**Consigne 1**
Résumez en deux phrases l'article sur la diaspora burundaise en Ontario.
**Consigne 2**
Prolongez l'article sur la diaspora burundaise en Ontario à partir de sa dernière phrase.
---- Extrait de page
Vivre en Ontario quand le Burundi est décimé par la guerre
Diaspora

@rib News, 10 Janvier 2018

TORONTO – Alors que le conflit politique perdure depuis plusieurs années au Burundi, les membres de la communauté ayant trouvé refuge en Ontario s’inquiètent du sort réservé à leurs familles.

Joseph Bitamba [photo] vit au Canada depuis 2003. Le cinéaste et réalisateur, bien établi dans la communauté francophone ontarienne, avoue que la situation l’inquiète.

«Il n’y a pas de sécurité au Burundi. Les gens ne peuvent pas quitter et c’est assez angoissant de savoir que nos proches sont à la merci de cette situation», explique-t-il à #ONfr.

M. Bitamba indique que peu de contacts sont possibles avec les membres de sa famille, sauf par les réseaux sociaux.

«Les gens ont très peur. Il y a beaucoup de morts. C’est une situation dramatique, même si on n’en parle pas», souligne-t-il.

Justine Nkurunziza est arrivée depuis environ un an au Canada. Établie dans la région d’Ottawa, elle a immigré seule. La plupart des membres de sa famille ont dû s’exiler dans le pays voisin, le Rwanda. Craignant pour sa sécurité, Mme Nkurunziza n’a pas remis les pieds au Burundi ni dans les pays voisins. Selon l’Organisation des Nations unies (ONU), 425 000 personnes ont été poussées à l’exil, depuis le début du conflit en 2015. 

«Comme pour tous ceux qui ont manifesté contre le pouvoir, on s’attaque à leur famille proche et élargie, alors on doit fuir», souligne-t-elle.
--------
---- Matériel fourni
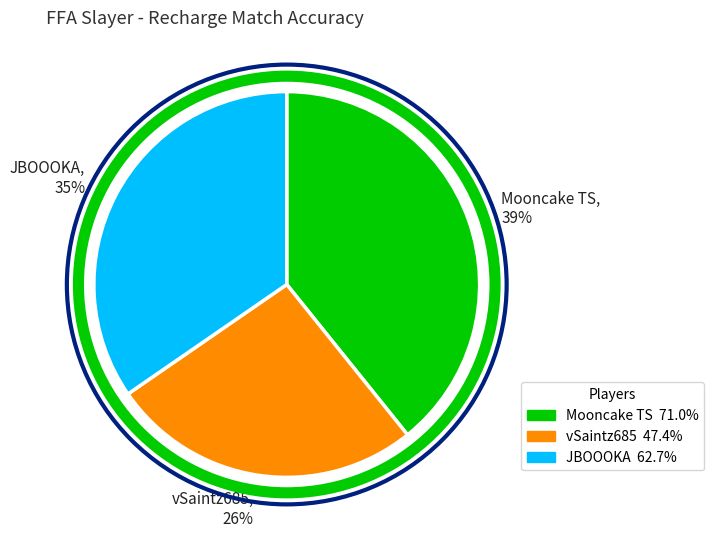

Count the number of slices in the pie.

3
--------
**Réponse 1**
Le conflit politique qui dure depuis plusieurs années au Burundi inquiète les membres de la communauté réfugiés en Ontario quant au sort de leurs familles. Joseph Bitamba, établi au Canada depuis 2003, évoque l'insécurité et la peur, et Justine Nkurunziza, arrivée il y a environ un an, rapporte l'exil de ses proches au Rwanda, alors que l'ONU compte 425 000 personnes poussées à l'exil depuis 2015.

**Réponse 2**
«C’est difficile de penser que d’un moment à l’autre, il peut leur arriver quelque chose. On sait que l’on est relativement en sécurité, mais c’est tout de même angoissant.» – Justine Nkurunziza


Charles Karorero, Burundais d’origine, est installé à Windsor depuis 2008. Il s’inquiète aussi du sort réservé à sa famille et à ses amis. Il se dit frustré de voir que le conflit perdure sans véritable porte de sortie, et ce dans la relative indifférence du reste du monde.


«Beaucoup de gens avec qui j’ai grandi et suis allé à l’école sont décédés, c’est inquiétant de voir ça et on ne sait pas vers qui se tourner pour nous aider.» – Charles Karorero


La situation au Burundi ne suscite pas assez de discussions sur la scène internationale, malgré les nombreux rapports de l’ONU et des organisations non gouvernementales (ONG) spécialisées dans les droits de l’homme qui font état des atrocités. L’ONU rapporte plus de 2000 morts depuis 2015.

Le Canada peut en faire plus

Selon M. Bitamba, le Canada a un rôle à jouer dans la résolution de ce conflit. Par le passé, Ottawa s’est impliqué pour réunir les parties prenantes à la table des négociations.

Mme Nkurunziza souligne toutefois que le Canada est l’un des rares pays à s’exprimer publiquement contre le gouvernement burundais.

«Le Canada devrait travailler pour réunir les familles, car le processus est trop long et trop compliqué», insiste Mme Nkurunziza.

M. Karorero partage la même opinion que ses compatriotes.

«On essaie depuis longtemps d’attirer l’attention sur les exilés dans les camps de réfugiés (…), mais c’est difficile. C’est une situation inacceptable et je doute que le Canada accepte beaucoup de ces réfugiés», indique-t-il.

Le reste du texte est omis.